Dataset entries:
-- Opening Marker --

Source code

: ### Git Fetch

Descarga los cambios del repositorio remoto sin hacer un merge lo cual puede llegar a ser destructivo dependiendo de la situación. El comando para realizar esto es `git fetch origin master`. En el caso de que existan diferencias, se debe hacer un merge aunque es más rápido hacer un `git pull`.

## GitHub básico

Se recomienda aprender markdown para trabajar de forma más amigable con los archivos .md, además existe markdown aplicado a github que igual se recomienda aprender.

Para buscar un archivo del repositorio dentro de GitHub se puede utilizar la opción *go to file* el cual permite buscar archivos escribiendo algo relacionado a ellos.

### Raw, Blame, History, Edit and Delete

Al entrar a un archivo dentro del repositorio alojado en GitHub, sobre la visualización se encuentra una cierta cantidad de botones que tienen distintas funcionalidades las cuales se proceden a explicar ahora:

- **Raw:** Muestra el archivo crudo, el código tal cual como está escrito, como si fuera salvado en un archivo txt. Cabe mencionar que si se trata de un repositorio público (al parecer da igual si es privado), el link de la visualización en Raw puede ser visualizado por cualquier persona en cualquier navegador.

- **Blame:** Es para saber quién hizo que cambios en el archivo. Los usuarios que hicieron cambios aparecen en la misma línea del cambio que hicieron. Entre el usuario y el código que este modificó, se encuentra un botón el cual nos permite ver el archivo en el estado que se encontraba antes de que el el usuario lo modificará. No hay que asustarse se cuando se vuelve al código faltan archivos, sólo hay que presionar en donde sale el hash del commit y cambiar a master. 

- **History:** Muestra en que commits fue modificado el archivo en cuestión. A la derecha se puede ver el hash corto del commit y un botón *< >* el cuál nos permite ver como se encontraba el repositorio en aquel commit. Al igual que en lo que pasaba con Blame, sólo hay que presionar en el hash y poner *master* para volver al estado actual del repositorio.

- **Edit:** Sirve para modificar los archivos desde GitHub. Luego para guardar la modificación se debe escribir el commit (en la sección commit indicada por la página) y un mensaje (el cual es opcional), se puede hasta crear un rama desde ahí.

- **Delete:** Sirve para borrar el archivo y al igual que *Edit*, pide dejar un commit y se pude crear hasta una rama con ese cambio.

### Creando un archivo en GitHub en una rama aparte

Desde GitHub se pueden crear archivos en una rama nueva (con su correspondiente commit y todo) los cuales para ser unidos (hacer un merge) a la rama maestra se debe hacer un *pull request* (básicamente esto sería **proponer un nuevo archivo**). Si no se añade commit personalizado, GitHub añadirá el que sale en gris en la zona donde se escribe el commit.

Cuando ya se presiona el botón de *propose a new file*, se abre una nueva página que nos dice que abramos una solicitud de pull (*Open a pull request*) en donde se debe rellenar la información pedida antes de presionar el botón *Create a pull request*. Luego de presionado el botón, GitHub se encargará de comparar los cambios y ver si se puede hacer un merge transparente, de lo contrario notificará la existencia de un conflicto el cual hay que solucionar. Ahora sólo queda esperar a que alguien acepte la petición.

-- Closing Marker --
-- Opening Marker --

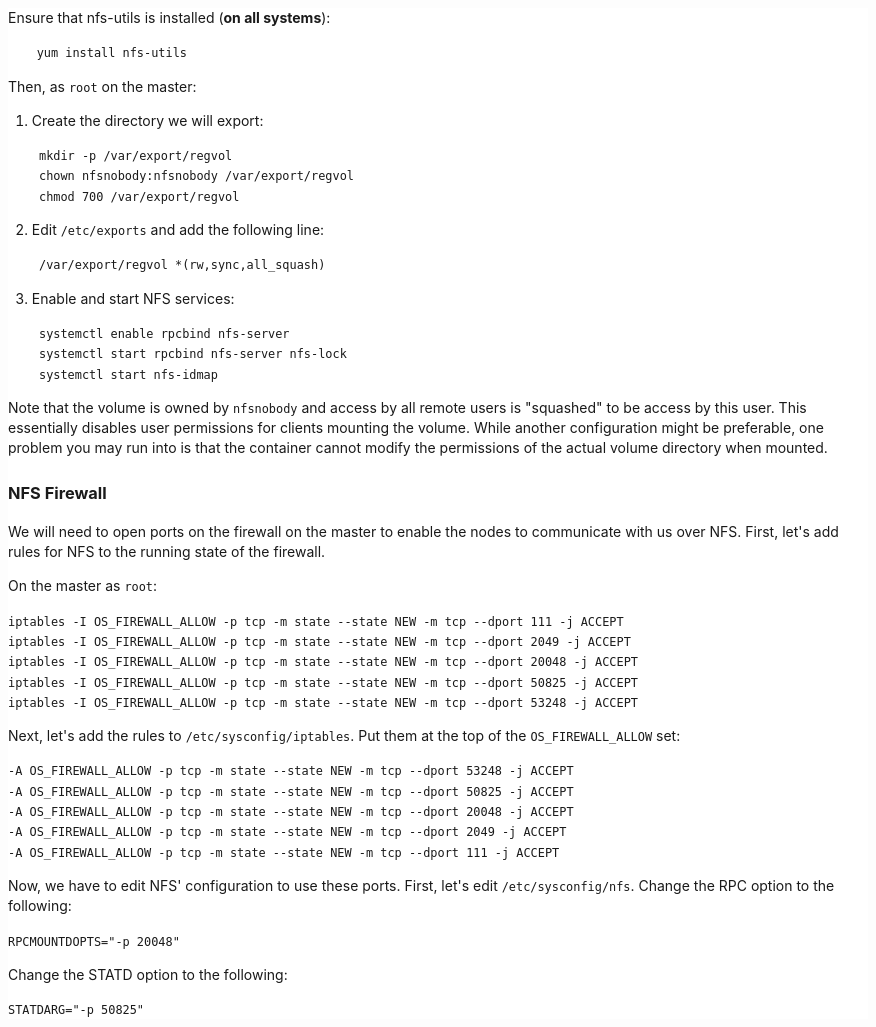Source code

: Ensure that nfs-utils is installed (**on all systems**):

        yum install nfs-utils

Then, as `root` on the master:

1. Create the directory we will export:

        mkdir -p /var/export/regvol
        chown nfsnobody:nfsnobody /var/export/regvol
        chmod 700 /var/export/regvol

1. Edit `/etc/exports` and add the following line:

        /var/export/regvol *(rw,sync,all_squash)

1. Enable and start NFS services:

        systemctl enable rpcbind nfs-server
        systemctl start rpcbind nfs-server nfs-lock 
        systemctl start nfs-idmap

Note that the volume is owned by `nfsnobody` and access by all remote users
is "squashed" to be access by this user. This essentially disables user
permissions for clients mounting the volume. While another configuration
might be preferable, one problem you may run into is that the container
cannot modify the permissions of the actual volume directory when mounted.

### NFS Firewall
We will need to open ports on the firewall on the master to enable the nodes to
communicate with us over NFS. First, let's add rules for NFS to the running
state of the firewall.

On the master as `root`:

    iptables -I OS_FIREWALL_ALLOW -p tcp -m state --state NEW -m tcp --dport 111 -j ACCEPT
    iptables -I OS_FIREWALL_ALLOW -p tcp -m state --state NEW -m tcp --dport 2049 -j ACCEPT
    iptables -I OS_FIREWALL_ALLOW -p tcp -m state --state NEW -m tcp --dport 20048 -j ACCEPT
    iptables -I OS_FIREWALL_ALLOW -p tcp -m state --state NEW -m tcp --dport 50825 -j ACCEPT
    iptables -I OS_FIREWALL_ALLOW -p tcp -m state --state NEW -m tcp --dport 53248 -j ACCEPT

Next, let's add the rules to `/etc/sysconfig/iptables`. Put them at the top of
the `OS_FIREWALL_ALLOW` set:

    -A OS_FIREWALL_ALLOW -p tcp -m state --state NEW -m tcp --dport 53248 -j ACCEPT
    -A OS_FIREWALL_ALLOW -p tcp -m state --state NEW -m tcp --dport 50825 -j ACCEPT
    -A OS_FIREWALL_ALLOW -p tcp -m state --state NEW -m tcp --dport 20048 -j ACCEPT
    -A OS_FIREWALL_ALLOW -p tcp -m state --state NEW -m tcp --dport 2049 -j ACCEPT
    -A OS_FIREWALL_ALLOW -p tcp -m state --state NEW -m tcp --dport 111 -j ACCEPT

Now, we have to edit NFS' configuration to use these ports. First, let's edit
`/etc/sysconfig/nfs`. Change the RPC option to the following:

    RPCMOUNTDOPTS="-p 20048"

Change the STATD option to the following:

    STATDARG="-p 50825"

-- Closing Marker --

*Try it*
Output only an exact transcription of the lines above from the one with "systemctl enable rpcbind nfs-server" up to and including the one with "essentially disables user".

*Exercise output*
        systemctl enable rpcbind nfs-server
        systemctl start rpcbind nfs-server nfs-lock 
        systemctl start nfs-idmap

Note that the volume is owned by `nfsnobody` and access by all remote users
is "squashed" to be access by this user. This essentially disables user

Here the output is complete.